Exercise directions: Pick each line containing "friends" out of the records.

Items listed in a dataset:
Content starts

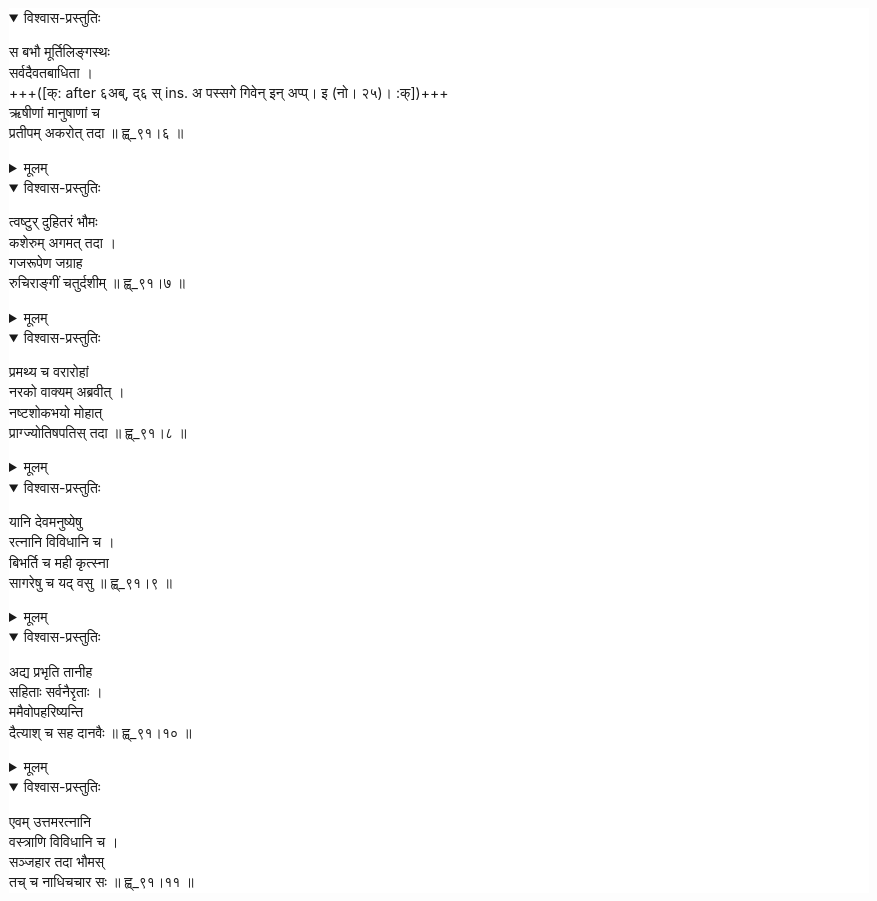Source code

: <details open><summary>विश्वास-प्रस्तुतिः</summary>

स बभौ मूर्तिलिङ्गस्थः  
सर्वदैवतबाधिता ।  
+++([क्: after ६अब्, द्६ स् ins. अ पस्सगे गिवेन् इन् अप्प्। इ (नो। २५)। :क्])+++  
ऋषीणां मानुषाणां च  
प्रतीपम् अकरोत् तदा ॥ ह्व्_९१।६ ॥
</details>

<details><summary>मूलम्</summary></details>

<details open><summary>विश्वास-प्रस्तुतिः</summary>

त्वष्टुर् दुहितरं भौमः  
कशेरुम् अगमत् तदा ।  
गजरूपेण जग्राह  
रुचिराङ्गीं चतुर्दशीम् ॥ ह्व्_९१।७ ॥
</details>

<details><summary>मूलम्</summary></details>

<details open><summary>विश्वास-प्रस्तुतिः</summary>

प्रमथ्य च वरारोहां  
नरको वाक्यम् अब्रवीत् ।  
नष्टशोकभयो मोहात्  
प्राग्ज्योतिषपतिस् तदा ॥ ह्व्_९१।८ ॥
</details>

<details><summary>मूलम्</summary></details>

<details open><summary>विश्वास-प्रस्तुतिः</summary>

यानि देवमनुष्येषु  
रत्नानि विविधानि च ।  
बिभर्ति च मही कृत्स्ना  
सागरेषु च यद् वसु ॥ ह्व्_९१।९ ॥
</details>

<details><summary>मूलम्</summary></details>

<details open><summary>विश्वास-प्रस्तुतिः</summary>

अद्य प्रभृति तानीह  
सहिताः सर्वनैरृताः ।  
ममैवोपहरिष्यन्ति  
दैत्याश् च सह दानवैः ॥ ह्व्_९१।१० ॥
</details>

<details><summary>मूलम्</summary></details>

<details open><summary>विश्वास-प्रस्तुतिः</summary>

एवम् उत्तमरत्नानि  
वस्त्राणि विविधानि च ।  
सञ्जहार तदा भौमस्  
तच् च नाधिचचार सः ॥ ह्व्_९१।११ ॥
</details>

Content ends
Content starts

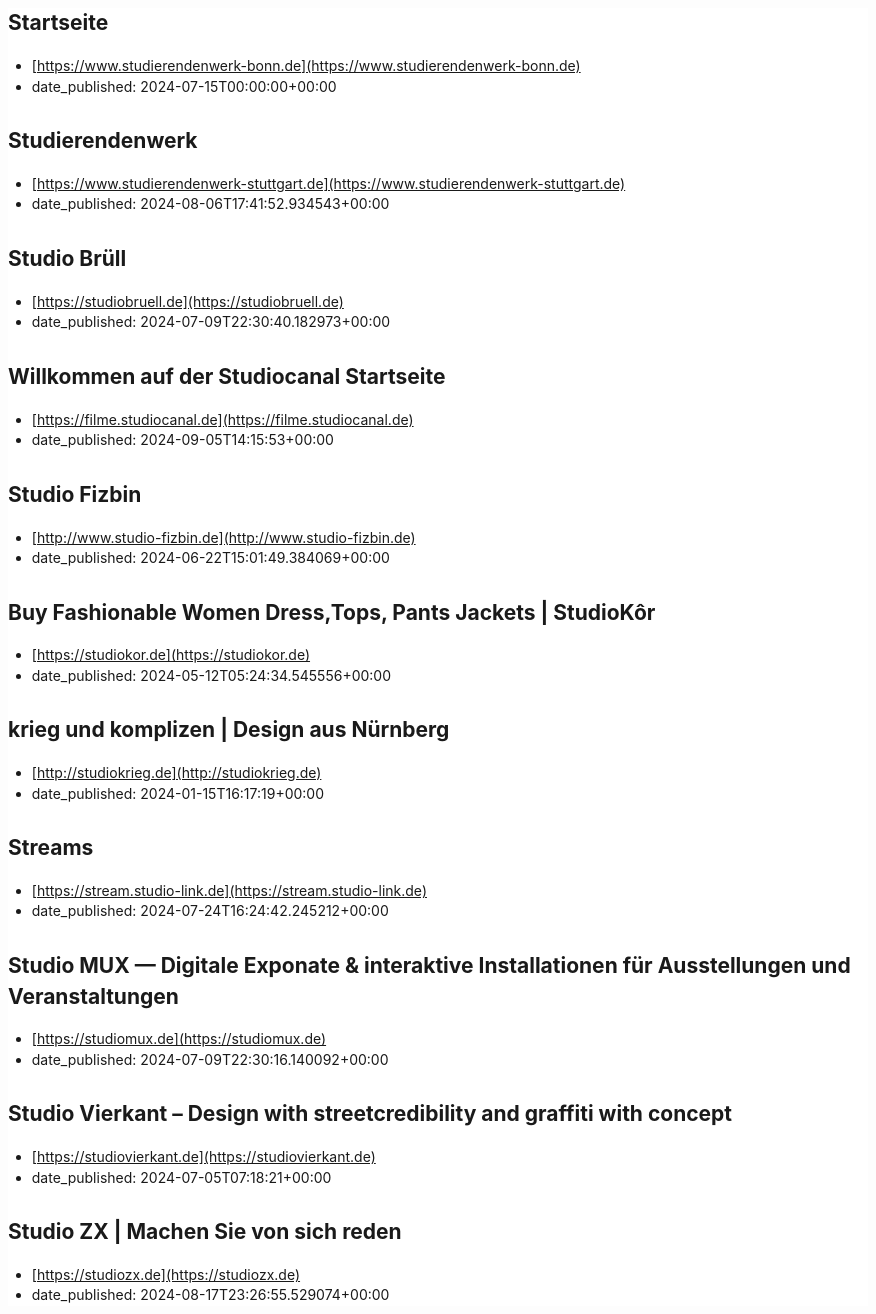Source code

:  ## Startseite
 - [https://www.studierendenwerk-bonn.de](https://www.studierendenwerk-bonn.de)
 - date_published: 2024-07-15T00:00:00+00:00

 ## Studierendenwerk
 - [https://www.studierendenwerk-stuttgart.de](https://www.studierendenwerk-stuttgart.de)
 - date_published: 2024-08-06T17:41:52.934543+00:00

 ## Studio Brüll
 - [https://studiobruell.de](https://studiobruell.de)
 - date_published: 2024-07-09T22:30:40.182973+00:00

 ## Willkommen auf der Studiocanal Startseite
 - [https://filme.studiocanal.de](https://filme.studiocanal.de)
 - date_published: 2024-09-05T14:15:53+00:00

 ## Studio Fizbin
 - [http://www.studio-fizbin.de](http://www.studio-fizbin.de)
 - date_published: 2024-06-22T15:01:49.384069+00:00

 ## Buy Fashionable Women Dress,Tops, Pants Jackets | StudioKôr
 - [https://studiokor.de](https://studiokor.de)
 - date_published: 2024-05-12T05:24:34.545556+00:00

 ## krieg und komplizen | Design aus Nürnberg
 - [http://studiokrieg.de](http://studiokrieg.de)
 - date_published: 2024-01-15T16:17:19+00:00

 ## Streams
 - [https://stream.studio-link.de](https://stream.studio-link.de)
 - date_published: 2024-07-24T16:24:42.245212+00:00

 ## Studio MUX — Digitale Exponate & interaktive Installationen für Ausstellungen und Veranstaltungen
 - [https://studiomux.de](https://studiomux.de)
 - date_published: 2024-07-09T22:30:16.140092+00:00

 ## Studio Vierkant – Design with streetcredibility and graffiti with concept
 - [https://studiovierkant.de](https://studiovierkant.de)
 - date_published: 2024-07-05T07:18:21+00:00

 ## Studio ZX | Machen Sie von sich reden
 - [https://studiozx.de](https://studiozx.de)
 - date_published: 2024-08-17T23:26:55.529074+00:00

Content ends
Content starts

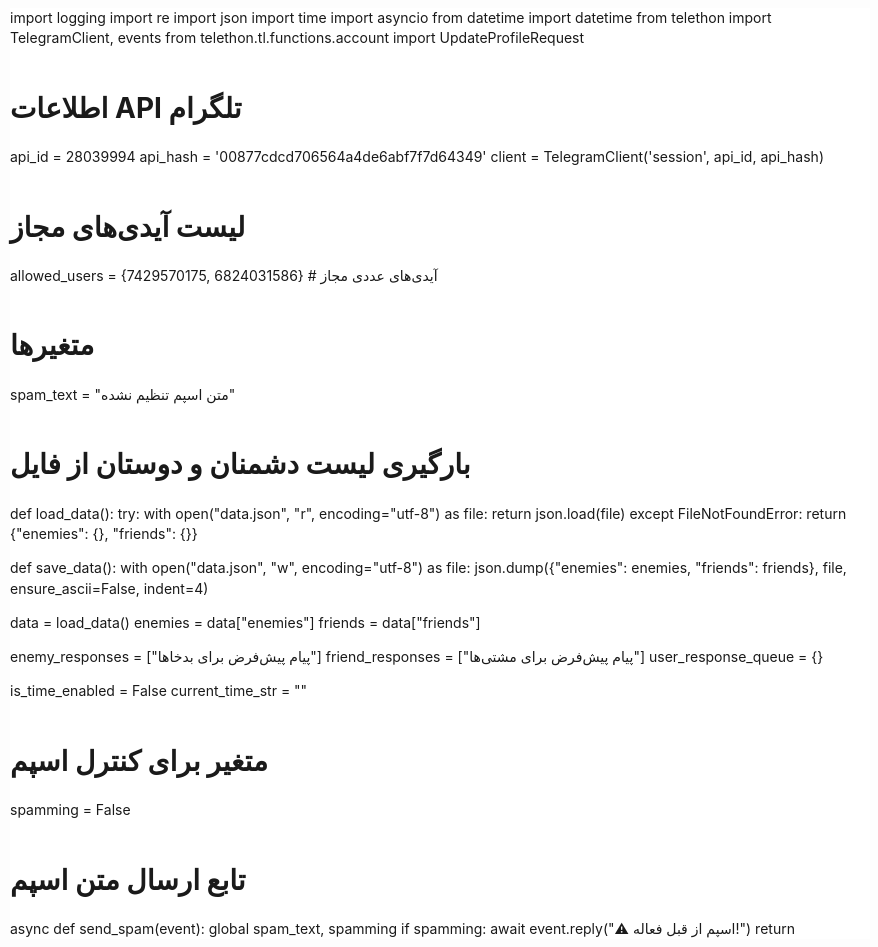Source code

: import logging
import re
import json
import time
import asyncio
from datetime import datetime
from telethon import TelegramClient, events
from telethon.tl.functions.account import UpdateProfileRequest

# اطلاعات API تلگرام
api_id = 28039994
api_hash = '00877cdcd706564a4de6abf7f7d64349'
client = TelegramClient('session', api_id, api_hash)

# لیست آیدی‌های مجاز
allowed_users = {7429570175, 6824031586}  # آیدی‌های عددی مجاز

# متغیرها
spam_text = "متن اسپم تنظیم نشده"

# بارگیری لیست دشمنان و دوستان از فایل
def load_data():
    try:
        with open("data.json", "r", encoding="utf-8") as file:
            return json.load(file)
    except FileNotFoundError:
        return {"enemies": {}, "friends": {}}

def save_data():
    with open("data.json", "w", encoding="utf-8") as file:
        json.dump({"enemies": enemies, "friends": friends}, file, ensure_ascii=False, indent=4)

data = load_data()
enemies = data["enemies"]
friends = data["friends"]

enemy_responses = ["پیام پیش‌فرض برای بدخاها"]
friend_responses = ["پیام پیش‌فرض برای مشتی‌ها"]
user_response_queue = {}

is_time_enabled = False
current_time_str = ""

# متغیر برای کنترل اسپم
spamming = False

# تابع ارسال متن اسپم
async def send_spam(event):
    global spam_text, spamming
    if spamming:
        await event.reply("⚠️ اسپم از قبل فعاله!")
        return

Content ends

Exercise result:
        return {"enemies": {}, "friends": {}}
        json.dump({"enemies": enemies, "friends": friends}, file, ensure_ascii=False, indent=4)
friends = data["friends"]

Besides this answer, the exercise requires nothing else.